Acclaimed writer is IU East’s next virtual Mindful Explorations, Visiting Writer Series presenter

The author of a provocative novel filled with political satire – that has been labeled perfect for the chaos of our times – will lead the next virtual Indiana University East Mindful Explorations event at 7 p.m. on Tuesday, October 13.

portrait of Jessica Anthony

Author Jessica Anthony will virtually discuss her book, Enter the Aardvark, on IU East’s Facebook Live on October 13. The virtual Visiting Writer’s Series is a Mindful Explorations event.

Jessica Anthony will read from her acclaimed book Enter the Aardvark then answer questions from the virtual audience during the IU East Facebook Live event.

Her appearance is part of IU East’s Visiting Writers Series organized by the School of Humanities and Social Sciences.

The talk is sponsored by the School of Humanities and Social Sciences and Mindful Explorations, courtesy of the William H. and Jean R. Reller Endowment. It is presented by First Bank Richmond.

Anthony’s book has garnered reviews from major publications, including Publisher’s Weekly, USA Today, the Los Angeles Times and the New York Times.

Brian Brodeur, assistant professor of English at IU East, had this to say about the writer: ‘Rich in political implications and rife with satirical wit, Jess Anthony’s work drips with delicious irony. Though she has her own private affiliations, her work moves beyond the limitations of the lampoon, the pastiche, or the caricature into something far more strange and far more relevant. Most of all, Anthony’s work is hilarious and heart-felt. She’s one of three or four of the younger, contemporary American novelists writing for and about our time with such mastery and verve she’s quickly becoming impossible to ignore.’

For more on Anthony’s work, Brodeur recommended an online interview with Anthony on ‘The Millions.’

“This interview,” Brodeur said, “provides an abundance of information about the book, Anthony’s writing practice, and lots of other stuff related to the reading.”

The discussion is available online available online.

A Los Angeles Times review on Anthony’s book written by Maggie Lange says, “Dovetailing coincidences and epiphanies, profound and slapsticky, hilarious and depressing at once, Enter the Aardvark is brutally suited to our moment of absurd political theater.”

A review in The Guardian calls the book an “achingly funny farce. Who would have guessed that a satire about an oily Republican congressman, 19th-century taxidermy and a creature so ugly it resembles ‘a pig screwed by a donkey’ would be the perfect tonic for testing times?”

Anthony also is the author of The Convalescent and Chopsticks. She is a teacher and director of the Creative Writing Concentration at Bates College in Maine.

Enter the Aardvark was published by Little, Brown on March 24, just after the United States began shutting down because of COVID-19.

Anthony is known for taking on unique jobs as research for her creative writing.

For the finish of this book, she guarded a famous bridge that connects towns in Slovakia and Hungary, over the Danube.

She explained in her visit on May 8 with Ferris.

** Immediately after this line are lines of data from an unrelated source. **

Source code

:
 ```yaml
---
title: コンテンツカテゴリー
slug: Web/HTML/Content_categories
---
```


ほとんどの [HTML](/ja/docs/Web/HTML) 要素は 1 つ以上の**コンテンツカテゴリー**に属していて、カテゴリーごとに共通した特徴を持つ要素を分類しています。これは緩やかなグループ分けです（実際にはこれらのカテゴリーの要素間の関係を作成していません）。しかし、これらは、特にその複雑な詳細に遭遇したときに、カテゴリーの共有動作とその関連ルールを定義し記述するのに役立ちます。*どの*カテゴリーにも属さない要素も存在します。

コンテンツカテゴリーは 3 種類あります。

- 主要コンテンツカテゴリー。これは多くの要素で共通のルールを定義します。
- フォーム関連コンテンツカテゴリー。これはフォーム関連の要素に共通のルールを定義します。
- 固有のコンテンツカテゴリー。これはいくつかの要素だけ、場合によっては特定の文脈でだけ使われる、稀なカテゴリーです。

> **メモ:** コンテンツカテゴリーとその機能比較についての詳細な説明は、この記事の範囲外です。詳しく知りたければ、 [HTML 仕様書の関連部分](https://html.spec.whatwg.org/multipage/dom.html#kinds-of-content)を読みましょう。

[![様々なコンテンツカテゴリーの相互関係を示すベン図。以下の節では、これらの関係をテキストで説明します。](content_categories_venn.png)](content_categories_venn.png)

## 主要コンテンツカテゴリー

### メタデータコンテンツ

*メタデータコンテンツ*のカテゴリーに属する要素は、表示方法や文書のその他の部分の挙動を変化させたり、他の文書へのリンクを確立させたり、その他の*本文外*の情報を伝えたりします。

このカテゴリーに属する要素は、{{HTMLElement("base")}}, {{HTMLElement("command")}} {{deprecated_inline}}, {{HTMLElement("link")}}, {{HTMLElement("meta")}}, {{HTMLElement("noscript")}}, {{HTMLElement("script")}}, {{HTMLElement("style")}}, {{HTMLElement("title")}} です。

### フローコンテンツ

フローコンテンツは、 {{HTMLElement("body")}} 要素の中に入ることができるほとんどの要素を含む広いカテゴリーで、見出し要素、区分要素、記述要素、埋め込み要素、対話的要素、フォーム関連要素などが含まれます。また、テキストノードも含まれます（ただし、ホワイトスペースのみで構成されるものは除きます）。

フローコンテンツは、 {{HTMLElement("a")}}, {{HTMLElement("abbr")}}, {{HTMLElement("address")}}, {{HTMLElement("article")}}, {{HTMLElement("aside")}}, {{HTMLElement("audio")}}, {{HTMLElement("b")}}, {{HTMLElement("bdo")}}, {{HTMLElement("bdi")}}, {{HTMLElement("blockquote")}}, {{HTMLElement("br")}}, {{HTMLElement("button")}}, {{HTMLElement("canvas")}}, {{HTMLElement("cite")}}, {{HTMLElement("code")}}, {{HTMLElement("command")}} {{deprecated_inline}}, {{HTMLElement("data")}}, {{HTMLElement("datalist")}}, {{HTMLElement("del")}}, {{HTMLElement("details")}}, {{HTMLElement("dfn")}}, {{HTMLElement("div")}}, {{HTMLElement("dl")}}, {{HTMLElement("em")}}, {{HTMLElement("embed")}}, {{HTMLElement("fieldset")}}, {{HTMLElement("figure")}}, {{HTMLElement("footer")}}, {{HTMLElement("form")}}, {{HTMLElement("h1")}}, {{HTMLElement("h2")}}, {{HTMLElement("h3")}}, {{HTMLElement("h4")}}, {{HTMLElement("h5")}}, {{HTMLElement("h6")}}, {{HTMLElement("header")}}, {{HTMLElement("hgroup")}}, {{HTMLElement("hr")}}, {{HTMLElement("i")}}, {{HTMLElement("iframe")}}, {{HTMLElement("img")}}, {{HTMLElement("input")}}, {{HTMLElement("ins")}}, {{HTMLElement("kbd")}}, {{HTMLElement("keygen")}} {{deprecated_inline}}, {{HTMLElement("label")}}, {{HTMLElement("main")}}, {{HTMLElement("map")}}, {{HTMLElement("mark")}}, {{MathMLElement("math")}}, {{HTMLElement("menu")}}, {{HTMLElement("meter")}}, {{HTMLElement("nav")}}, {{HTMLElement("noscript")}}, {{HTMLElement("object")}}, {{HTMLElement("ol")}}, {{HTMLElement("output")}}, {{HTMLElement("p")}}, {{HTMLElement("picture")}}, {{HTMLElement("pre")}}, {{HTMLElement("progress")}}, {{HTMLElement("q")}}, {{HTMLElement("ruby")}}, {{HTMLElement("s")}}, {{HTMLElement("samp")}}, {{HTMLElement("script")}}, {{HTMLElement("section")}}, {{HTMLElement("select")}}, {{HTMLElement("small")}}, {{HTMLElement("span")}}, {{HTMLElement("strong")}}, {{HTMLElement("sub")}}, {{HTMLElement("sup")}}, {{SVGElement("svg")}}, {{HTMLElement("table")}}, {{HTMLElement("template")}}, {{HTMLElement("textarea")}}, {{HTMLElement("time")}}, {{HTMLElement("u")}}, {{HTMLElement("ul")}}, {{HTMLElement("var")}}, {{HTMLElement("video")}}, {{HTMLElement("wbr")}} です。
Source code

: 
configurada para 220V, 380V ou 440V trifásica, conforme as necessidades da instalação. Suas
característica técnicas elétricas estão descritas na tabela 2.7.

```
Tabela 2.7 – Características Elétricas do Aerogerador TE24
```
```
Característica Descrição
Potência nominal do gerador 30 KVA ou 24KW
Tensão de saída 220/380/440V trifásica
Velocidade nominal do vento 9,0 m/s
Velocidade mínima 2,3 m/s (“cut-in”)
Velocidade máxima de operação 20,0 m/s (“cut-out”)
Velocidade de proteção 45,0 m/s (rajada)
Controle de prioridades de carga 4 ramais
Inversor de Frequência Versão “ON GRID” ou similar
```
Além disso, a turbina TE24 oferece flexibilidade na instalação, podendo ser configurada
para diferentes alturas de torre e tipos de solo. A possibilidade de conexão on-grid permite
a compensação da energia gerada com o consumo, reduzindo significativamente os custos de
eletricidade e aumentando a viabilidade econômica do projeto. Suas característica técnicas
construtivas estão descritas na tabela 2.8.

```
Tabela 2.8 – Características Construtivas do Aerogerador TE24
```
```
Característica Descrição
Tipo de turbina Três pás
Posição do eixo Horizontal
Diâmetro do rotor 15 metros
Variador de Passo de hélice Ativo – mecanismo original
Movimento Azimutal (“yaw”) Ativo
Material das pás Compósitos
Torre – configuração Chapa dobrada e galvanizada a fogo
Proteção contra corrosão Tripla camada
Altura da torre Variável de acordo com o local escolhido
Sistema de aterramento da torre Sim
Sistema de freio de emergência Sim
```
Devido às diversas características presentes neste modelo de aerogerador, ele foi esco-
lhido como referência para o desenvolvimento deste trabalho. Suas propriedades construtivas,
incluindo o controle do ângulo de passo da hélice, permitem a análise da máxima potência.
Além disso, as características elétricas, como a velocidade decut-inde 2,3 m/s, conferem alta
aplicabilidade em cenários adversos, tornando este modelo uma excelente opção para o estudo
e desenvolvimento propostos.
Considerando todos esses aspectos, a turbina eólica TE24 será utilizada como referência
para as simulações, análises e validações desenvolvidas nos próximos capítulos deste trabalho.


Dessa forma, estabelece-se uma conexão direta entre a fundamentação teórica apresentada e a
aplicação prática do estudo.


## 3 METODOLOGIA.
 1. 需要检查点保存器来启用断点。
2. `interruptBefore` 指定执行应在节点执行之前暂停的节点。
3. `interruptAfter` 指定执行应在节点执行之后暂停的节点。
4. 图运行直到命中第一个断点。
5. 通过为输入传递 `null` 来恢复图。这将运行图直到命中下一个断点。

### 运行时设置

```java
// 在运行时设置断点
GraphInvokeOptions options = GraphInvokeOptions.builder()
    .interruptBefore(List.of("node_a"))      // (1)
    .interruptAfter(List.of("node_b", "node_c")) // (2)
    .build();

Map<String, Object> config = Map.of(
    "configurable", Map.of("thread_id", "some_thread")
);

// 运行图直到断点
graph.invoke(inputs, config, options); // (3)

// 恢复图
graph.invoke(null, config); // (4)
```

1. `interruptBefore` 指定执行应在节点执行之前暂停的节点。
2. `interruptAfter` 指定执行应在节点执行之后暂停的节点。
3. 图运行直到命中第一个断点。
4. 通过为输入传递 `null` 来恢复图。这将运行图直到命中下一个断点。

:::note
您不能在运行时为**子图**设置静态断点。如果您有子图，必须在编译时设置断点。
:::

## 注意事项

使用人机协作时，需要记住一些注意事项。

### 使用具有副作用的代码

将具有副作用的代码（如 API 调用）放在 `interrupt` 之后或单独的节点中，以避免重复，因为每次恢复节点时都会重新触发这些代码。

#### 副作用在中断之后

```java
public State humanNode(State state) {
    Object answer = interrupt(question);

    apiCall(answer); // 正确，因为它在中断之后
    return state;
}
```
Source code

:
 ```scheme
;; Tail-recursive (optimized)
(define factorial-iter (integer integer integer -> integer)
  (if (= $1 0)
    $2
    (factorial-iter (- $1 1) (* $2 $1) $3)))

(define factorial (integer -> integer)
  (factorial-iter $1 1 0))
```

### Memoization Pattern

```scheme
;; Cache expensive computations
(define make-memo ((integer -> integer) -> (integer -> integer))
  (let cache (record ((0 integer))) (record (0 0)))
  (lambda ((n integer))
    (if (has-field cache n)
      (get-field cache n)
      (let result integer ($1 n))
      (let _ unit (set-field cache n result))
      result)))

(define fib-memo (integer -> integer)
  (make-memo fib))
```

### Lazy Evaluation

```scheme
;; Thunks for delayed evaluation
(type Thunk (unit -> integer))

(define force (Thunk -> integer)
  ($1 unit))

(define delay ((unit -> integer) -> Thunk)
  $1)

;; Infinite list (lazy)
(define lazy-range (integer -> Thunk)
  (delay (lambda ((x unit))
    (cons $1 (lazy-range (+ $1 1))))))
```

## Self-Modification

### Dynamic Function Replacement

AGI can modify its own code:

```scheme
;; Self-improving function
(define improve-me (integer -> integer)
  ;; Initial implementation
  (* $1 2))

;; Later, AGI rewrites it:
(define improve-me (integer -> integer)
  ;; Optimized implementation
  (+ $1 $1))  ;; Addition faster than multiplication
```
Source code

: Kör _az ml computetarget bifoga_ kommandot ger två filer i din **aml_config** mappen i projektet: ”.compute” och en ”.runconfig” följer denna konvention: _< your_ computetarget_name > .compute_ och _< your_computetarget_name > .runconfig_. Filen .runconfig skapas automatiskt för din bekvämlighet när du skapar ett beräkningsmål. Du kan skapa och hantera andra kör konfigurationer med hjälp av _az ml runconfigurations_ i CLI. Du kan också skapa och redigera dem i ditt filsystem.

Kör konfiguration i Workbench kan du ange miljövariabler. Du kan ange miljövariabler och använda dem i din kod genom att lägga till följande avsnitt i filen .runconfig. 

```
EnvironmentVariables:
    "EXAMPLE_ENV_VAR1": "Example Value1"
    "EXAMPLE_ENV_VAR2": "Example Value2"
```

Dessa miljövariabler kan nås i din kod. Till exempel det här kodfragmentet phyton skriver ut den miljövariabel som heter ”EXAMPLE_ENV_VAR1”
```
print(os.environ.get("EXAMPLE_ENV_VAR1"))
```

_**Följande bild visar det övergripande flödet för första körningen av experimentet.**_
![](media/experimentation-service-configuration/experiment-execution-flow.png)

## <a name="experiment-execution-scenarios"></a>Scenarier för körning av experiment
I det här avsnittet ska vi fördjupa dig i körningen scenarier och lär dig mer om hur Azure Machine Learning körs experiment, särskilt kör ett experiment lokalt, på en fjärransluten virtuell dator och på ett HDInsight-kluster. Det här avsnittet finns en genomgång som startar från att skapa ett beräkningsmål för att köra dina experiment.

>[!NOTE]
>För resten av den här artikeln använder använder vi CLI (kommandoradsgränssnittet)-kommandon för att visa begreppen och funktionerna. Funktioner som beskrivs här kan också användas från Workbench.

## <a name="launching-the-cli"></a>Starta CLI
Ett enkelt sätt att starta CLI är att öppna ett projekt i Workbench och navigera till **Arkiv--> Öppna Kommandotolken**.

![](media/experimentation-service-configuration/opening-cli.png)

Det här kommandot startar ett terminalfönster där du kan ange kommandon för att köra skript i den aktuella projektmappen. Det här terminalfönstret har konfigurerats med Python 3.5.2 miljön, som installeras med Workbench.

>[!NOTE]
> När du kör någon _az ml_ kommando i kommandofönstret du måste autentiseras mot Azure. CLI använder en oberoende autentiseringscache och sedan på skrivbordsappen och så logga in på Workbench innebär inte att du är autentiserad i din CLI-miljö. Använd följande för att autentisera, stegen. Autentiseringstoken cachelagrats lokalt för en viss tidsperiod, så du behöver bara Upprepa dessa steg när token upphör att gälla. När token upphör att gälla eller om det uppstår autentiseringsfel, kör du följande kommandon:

“The bridge has an amazing history. It was destroyed in WWI, then rebuilt. The Nazis bombed it again, and it was left that way, obliterated, separating the two towns for over 60 years. When the bridge was finally rebuilt in October of 2001, an artist in residency was established to guard it against the reappearance of fascism through the act of creation. … The days were long and slow and boring, the perfect climate for novel writing, and were punctuated only by the Friday nights when the “V2 Rock Pub” next door played Metallica covers, or some other occasional, strange event. … On my mind throughout that summer were notions of bridging literally, as I crossed the bridge once a day, and metaphorically.”

Anthony is scheduled to spend a month in residence in 2021 as a research fellow at the Fred W. Smith National Library for the Study of George Washington.

Anthony joked with Ferris about the multitude of changes in her life and career, including having her college closed and a highly anticipated book-signing tour called off in reaction to the pandemic.

She also noted how the Internet has reacted positively.  “A virtual book tour didn’t exist last month (pre-pandemic), and now everyone’s doing them. My first event, we had 100 people join from all over the country…it was actually a pretty extraordinary, novel experience,” Anthony said.

IU East followers are the beneficiaries of that new book-tour genre: They will have a chance to enjoy a novel experience together with Anthony during her virtual visit.